_Extracted page text data:_
+---+
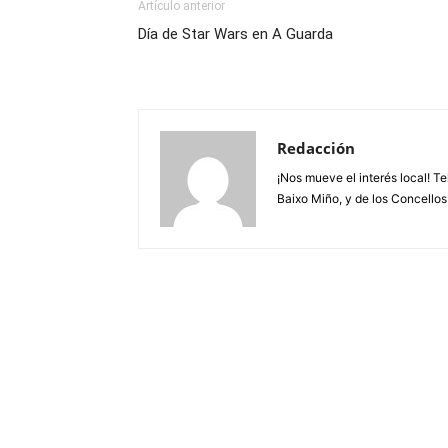
Artículo anterior
Día de Star Wars en A Guarda
Redacción
¡Nos mueve el interés local! T
Baixo Miño, y de los Concellos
+---+
_Request:_
Rewrite the lines of the extracted page text above as a JSON list of strings, one string per line with blank lines left out. Leave out the pictures.

_Problem solution:_
[
  "Artículo anterior",
  "Día de Star Wars en A Guarda",
  "Redacción",
  "¡Nos mueve el interés local! T",
  "Baixo Miño, y de los Concellos"
]